● 依頼内容 1:
「family: Ranidae」を含む行から「scientific name: Milvus migrans」を含む行までの記録だけを、両端の行も含めて、「項目」と「回答」の2列からなるCSVとして表してください。1件につき1行とし、各フィールドは引用符で囲み、改行は空白に置き換えてください。

● 提示文:
%%
このように書いてくると、「現実を見ない女性に対しもっと現実を直視して実態に見合った選択をしろ(女性よ妥協せよ)」という批判に見えるかもしれないが、ここには①女性の社会進出(だから男性への要求は以前より高くなる)、②上昇婚の意識残存(だから結婚前より苦しくなる状況は受け入れ難い)、③②にも関連するが男性を稼ぎの柱とする意識の残存、といった要素が関わっており、さらには④結婚にはキャリア形成における不利益などもついて回る以上、⑤そのリスクに見合ったリターンのあるものを求めるのは必然となり、前述のような実態より上ブレした希望が形成されるのであろう(実はこういう意識が典型的に表れているのが、「男性は女性に奢るのが当たり前」という「慣行」の背景にある「養ってもらうものだ」という意識と言える。これほど儒教的価値観の残存あるいは上昇婚的意識が観察されるものもない。もちろんこういうのはあくまで傾向の問題なので、該当しない人もそれなりの割合いる、という点は注意を喚起しておきたい)。そしてそのような要件を満たせる男性の割合は少なく、いたとしてもだいたい早々と成婚しているため少ないパイの奪い合いとなり、結婚できないまま選ばれづらくなる年齢(出産という観点では35歳以上)を迎える、という寸法である(そして多浪と同じく、「ここまでやったのに今さら下げられない」とばかりに妥協が難しくなるので、長々やったとしても大抵は婚活が成功はしない)。
%%
● 依頼内容 2:
提示文の「このように書いてくると、「現」から「大抵は婚活が成功はしない)。」までを、「上昇婚」を「玉の輿婚」に変えて示してください。

● 提供された記録:
%%
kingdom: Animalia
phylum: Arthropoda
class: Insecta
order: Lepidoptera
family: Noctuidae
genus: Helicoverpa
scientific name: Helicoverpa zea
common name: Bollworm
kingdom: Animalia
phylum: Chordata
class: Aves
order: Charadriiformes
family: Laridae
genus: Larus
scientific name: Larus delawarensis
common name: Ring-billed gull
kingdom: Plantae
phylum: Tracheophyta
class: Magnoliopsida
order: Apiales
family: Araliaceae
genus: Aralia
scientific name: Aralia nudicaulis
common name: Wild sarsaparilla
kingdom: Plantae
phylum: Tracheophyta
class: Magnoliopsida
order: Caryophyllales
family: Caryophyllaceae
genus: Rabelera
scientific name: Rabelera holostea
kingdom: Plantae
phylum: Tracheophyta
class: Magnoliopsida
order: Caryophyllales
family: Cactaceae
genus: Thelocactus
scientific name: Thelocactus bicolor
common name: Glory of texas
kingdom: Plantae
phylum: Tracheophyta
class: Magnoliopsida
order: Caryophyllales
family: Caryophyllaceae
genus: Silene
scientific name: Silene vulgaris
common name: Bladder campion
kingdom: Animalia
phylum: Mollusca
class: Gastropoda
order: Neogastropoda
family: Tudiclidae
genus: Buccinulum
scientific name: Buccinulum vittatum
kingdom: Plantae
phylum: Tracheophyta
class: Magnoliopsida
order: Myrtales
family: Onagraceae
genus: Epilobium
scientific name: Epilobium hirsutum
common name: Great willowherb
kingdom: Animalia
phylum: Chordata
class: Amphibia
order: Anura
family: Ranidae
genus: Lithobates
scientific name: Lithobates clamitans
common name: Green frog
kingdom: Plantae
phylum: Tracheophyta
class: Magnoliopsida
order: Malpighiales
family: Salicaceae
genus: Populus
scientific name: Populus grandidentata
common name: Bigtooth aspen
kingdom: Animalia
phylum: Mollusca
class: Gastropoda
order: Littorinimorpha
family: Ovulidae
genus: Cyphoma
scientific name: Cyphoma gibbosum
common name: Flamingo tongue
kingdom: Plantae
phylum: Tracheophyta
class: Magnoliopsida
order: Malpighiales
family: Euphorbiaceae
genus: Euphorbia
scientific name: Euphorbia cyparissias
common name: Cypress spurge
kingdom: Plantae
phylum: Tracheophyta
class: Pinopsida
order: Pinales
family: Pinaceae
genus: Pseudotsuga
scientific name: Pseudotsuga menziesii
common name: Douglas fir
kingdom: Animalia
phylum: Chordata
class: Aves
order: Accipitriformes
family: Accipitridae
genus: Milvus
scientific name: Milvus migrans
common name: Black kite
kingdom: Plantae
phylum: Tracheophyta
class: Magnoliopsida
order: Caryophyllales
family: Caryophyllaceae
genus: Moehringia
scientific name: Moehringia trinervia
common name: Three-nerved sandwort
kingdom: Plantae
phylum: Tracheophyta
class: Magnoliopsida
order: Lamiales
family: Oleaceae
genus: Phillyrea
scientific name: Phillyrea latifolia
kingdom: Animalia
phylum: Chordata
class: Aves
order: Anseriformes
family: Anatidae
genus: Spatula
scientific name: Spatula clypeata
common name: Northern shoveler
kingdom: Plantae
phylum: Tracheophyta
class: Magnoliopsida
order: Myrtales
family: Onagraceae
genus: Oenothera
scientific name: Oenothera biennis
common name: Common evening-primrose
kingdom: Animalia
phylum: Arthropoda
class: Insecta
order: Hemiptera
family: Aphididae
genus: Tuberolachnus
%%
● 回答全文 1:
項目,回答
"family:","Ranidae"
"genus:","Lithobates"
"scientific name:","Lithobates clamitans"
"common name:","Green frog"
"kingdom:","Plantae"
"phylum:","Tracheophyta"
"class:","Magnoliopsida"
"order:","Malpighiales"
"family:","Salicaceae"
"genus:","Populus"
"scientific name:","Populus grandidentata"
"common name:","Bigtooth aspen"
"kingdom:","Animalia"
"phylum:","Mollusca"
"class:","Gastropoda"
"order:","Littorinimorpha"
"family:","Ovulidae"
"genus:","Cyphoma"
"scientific name:","Cyphoma gibbosum"
"common name:","Flamingo tongue"
"kingdom:","Plantae"
"phylum:","Tracheophyta"
"class:","Magnoliopsida"
"order:","Malpighiales"
"family:","Euphorbiaceae"
"genus:","Euphorbia"
"scientific name:","Euphorbia cyparissias"
"common name:","Cypress spurge"
"kingdom:","Plantae"
"phylum:","Tracheophyta"
"class:","Pinopsida"
"order:","Pinales"
"family:","Pinaceae"
"genus:","Pseudotsuga"
"scientific name:","Pseudotsuga menziesii"
"common name:","Douglas fir"
"kingdom:","Animalia"
"phylum:","Chordata"
"class:","Aves"
"order:","Accipitriformes"
"family:","Accipitridae"
"genus:","Milvus"
"scientific name:","Milvus migrans"

● 回答全文 2:
このように書いてくると、「現実を見ない女性に対しもっと現実を直視して実態に見合った選択をしろ(女性よ妥協せよ)」という批判に見えるかもしれないが、ここには①女性の社会進出(だから男性への要求は以前より高くなる)、②玉の輿婚の意識残存(だから結婚前より苦しくなる状況は受け入れ難い)、③②にも関連するが男性を稼ぎの柱とする意識の残存、といった要素が関わっており、さらには④結婚にはキャリア形成における不利益などもついて回る以上、⑤そのリスクに見合ったリターンのあるものを求めるのは必然となり、前述のような実態より上ブレした希望が形成されるのであろう(実はこういう意識が典型的に表れているのが、「男性は女性に奢るのが当たり前」という「慣行」の背景にある「養ってもらうものだ」という意識と言える。これほど儒教的価値観の残存あるいは玉の輿婚的意識が観察されるものもない。もちろんこういうのはあくまで傾向の問題なので、該当しない人もそれなりの割合いる、という点は注意を喚起しておきたい)。そしてそのような要件を満たせる男性の割合は少なく、いたとしてもだいたい早々と成婚しているため少ないパイの奪い合いとなり、結婚できないまま選ばれづらくなる年齢(出産という観点では35歳以上)を迎える、という寸法である(そして多浪と同じく、「ここまでやったのに今さら下げられない」とばかりに妥協が難しくなるので、長々やったとしても大抵は婚活が成功はしない)。